Sesame Crusted Salmon with Seared Bok Choy
The other day I made this recipe for lunch and it was too good to keep to myself. The sesame adds the perfect nutty flavor, and the sauce is a delicious balance of sweet and salty. Give it a try and let us know what you think in the comments, we would love to hear from you!
- 2 Wild Bay sockeye salmon portions
- 2 heads baby bok choy cut lengthwise
- 1/2 tsp red pepper flakes
- 1/2 tsp salt
- 1/2 tsp pepper
- 2 Tbsp sesame oil
- 5 Tbsp soy sauce or coconut aminos
- 1 Tbsp sesame seeds
- 2 Tbsp sweet chili sauce (store-bought)
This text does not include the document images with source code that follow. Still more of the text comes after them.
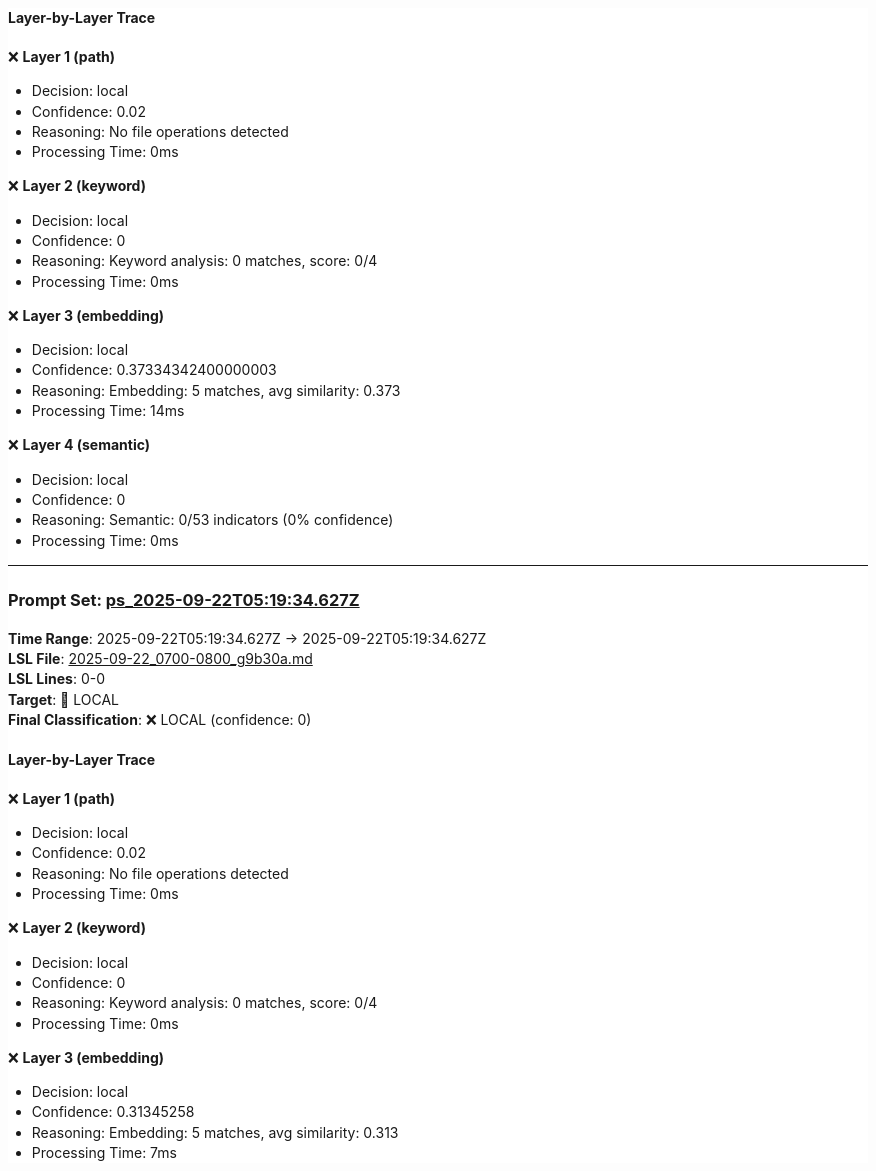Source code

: #### Layer-by-Layer Trace

❌ **Layer 1 (path)**
- Decision: local
- Confidence: 0.02
- Reasoning: No file operations detected
- Processing Time: 0ms

❌ **Layer 2 (keyword)**
- Decision: local
- Confidence: 0
- Reasoning: Keyword analysis: 0 matches, score: 0/4
- Processing Time: 0ms

❌ **Layer 3 (embedding)**
- Decision: local
- Confidence: 0.37334342400000003
- Reasoning: Embedding: 5 matches, avg similarity: 0.373
- Processing Time: 14ms

❌ **Layer 4 (semantic)**
- Decision: local
- Confidence: 0
- Reasoning: Semantic: 0/53 indicators (0% confidence)
- Processing Time: 0ms

---

### Prompt Set: [ps_2025-09-22T05:19:34.627Z](../../history/2025-09-22_0700-0800_g9b30a.md#ps_2025-09-22T05:19:34.627Z)

**Time Range**: 2025-09-22T05:19:34.627Z → 2025-09-22T05:19:34.627Z<br>
**LSL File**: [2025-09-22_0700-0800_g9b30a.md](../../history/2025-09-22_0700-0800_g9b30a.md#ps_2025-09-22T05:19:34.627Z)<br>
**LSL Lines**: 0-0<br>
**Target**: 📍 LOCAL<br>
**Final Classification**: ❌ LOCAL (confidence: 0)

#### Layer-by-Layer Trace

❌ **Layer 1 (path)**
- Decision: local
- Confidence: 0.02
- Reasoning: No file operations detected
- Processing Time: 0ms

❌ **Layer 2 (keyword)**
- Decision: local
- Confidence: 0
- Reasoning: Keyword analysis: 0 matches, score: 0/4
- Processing Time: 0ms

❌ **Layer 3 (embedding)**
- Decision: local
- Confidence: 0.31345258
- Reasoning: Embedding: 5 matches, avg similarity: 0.313
- Processing Time: 7ms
Place a large skillet over medium heat. While the pan is heating, drizzle sesame oil over your bok choy and sprinkle with red pepper flakes, salt, and pepper. Place the bok choy cut-side down into the pan and sear, about 5 minutes. Once the leaves of the bok choy look crispy, pour in 4 Tbsp soy sauce and cover the pan to steam, about 3 minutes.
Meanwhile, rinse and pat your salmon portions dry. Drizzle with 1 Tbsp soy sauce, salt, and pepper. Cover the salmon portions with the sesame seeds, gently patting them into the meat of the fish. Once the bok choy is finished cooking, remove from the pan. Drizzle the pan with a little sesame oil for the salmon. Place the salmon into the pan skin-side up so the sesame seeds become toasted, and cook for about 4 minutes. Flip the salmon and cook for another 4 minutes or until it easily flakes with a fork.
Serve your salmon portion over the bok choy and drizzle with 1 Tbsp of sweet chili sauce. Enjoy!